In Cameroon, only about 21% of T. cacao cultivated today are of selected varieties. The other 79% of trees are traditional populations. The selected varieties were obtained from SNK, having characteristics similar to those of the Criollo group (high susceptibility to Phytophthora disease) (Laurent et al., 1994). The breeder needs to reconsider the parents= clones used in the breeding scheme to improve the yield in the cocoa field. In this study, ICS genotypes appear to be better parents than SNK. ICS are introduced Trinitario, characterized by vigor and less susceptible or resistant to disease (Laurent et al., 1994). Thus, the relationship between resistance of parental clones and their off-springs allows the identification of ICS95 as a suitable parent for the accumulation of resistance genes in cocoa populations (Evans et al., 1998). Also, a clone like ICS84 can be used as a promising parent because of its good predicting value to transmit resistance to Phythophthora megakarya. This result agrees with findings of Tan and Tan (1990) in cocoa vis à vis of P. palmivora.

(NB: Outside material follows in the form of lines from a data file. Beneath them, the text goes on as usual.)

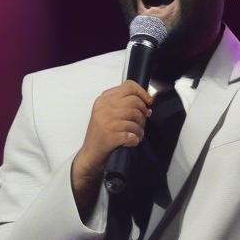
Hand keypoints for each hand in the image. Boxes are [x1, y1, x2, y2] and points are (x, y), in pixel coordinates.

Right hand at [71, 81, 153, 216]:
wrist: (91, 154)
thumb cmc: (103, 133)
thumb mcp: (109, 113)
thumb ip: (125, 105)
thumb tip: (149, 104)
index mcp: (104, 99)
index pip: (129, 86)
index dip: (142, 93)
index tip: (148, 102)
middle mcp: (104, 108)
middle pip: (135, 102)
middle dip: (143, 114)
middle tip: (141, 123)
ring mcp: (106, 122)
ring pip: (136, 119)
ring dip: (140, 129)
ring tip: (136, 134)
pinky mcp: (110, 137)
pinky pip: (133, 135)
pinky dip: (136, 139)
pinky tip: (131, 141)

The purpose of this study was to select progenies resistant to P. megakarya. Our results showed that for F30 (♀ ICS84 ♂ ICS95), F25 (♀ ISC95 ♂ ICS84), F3 (♀ SNK10 ♂ SNK413) and F16 (♀ SNK413 ♂ SNK10) progenies, 9 (F3012, F30153, F30146, F30171, F30124, F30139, F30100 and F30198), 3 (F2557, F2556, F2552), 3 (F332, F326 and F327) and 1 (F1624) individuals were less susceptible to P. megakarya than their better parents. However, to confirm these findings, further work could be carried out in the field. If the potential of interesting individuals are confirmed in the field following the results that will be analysed in the near future, then large scale distribution of these progenies to cocoa farmers will be beneficial.